Content starts

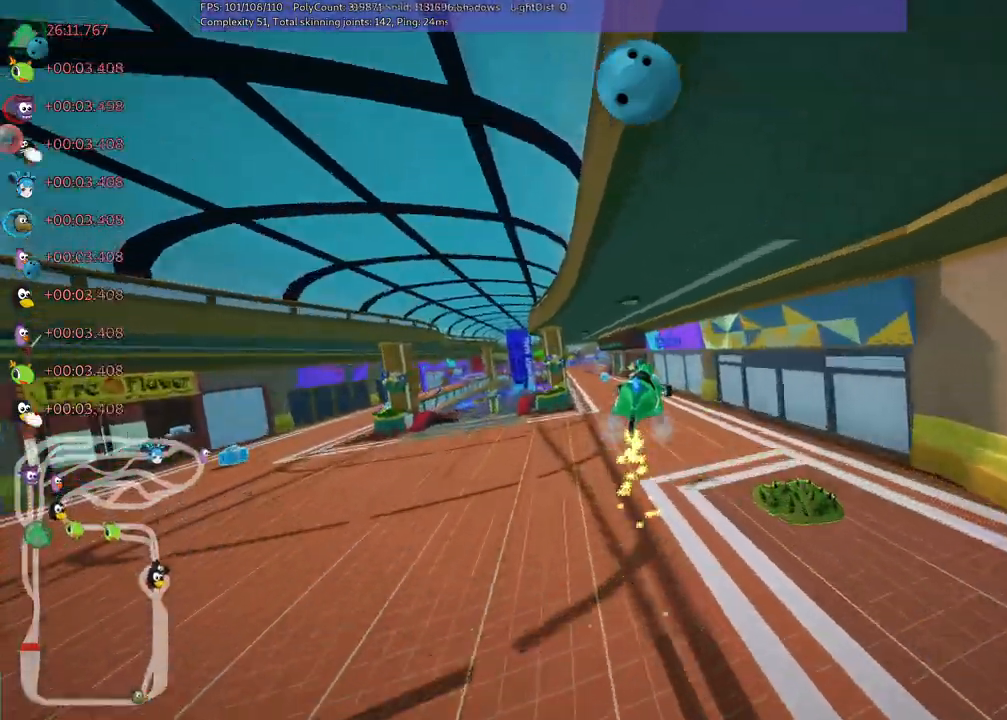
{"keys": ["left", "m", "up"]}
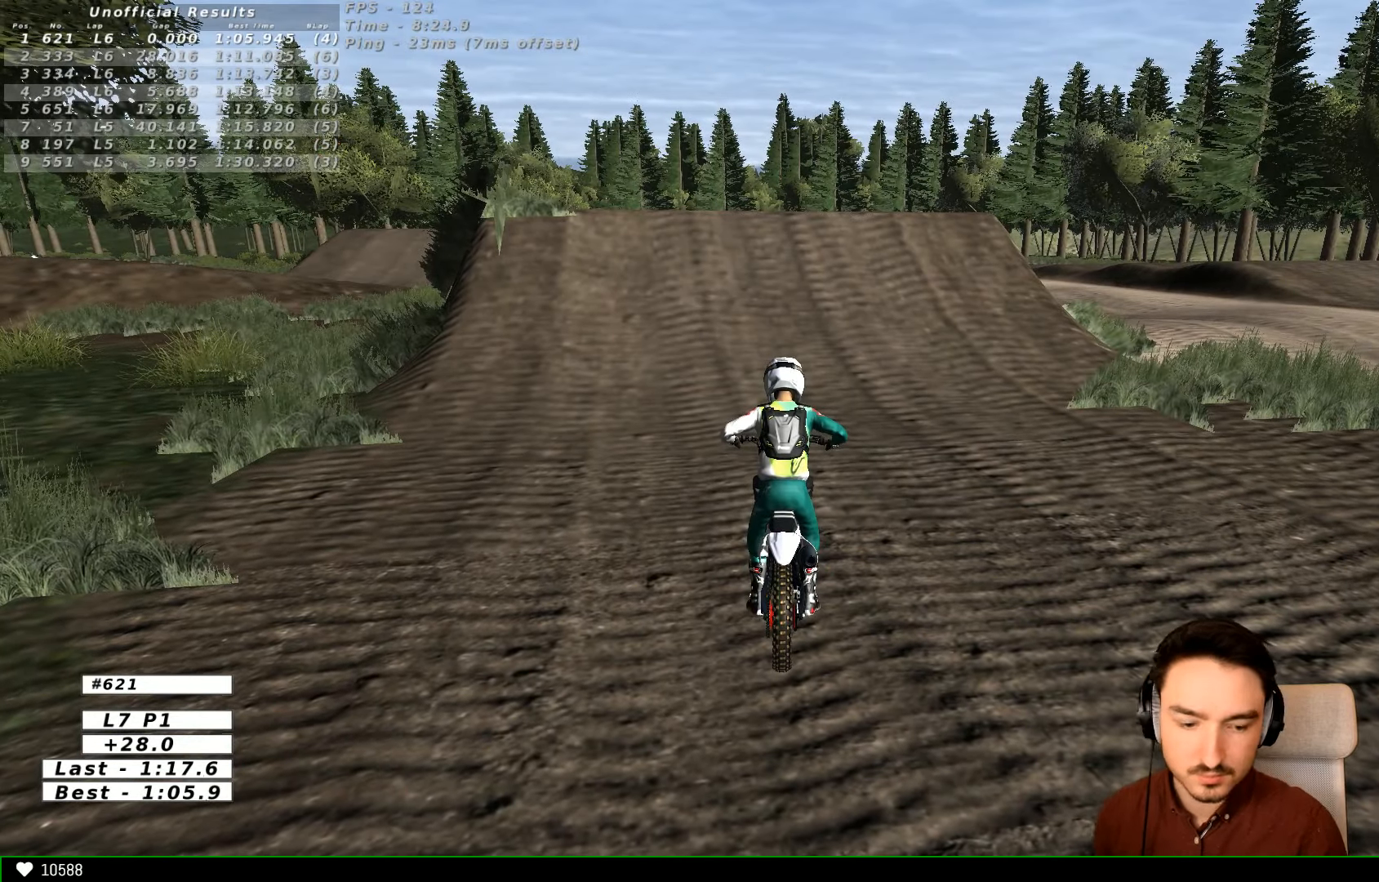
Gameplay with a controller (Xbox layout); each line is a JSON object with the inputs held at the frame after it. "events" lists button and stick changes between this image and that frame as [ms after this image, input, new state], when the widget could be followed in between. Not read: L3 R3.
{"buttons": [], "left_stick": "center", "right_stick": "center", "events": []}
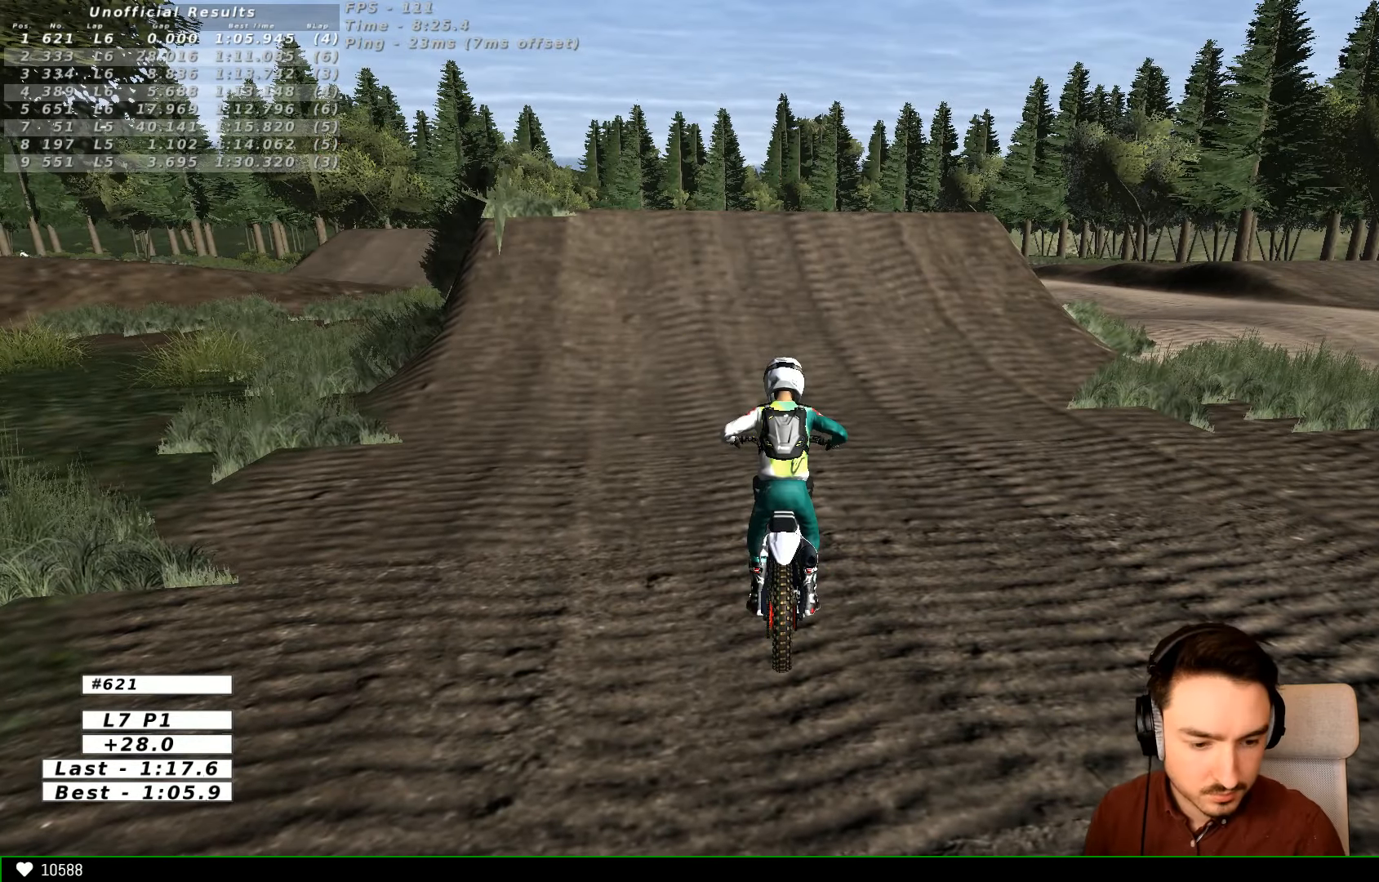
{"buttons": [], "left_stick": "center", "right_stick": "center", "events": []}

Content ends

**Exercise requirements:**
The material above should be returned exactly, without pictures.

**Result for this exercise:**
{"keys": ["left", "m", "up"]}
Gameplay with a controller (Xbox layout); each line is a JSON object with the inputs held at the frame after it. "events" lists button and stick changes between this image and that frame as [ms after this image, input, new state], when the widget could be followed in between. Not read: L3 R3.
{"buttons": [], "left_stick": "center", "right_stick": "center", "events": []}
{"buttons": [], "left_stick": "center", "right_stick": "center", "events": []}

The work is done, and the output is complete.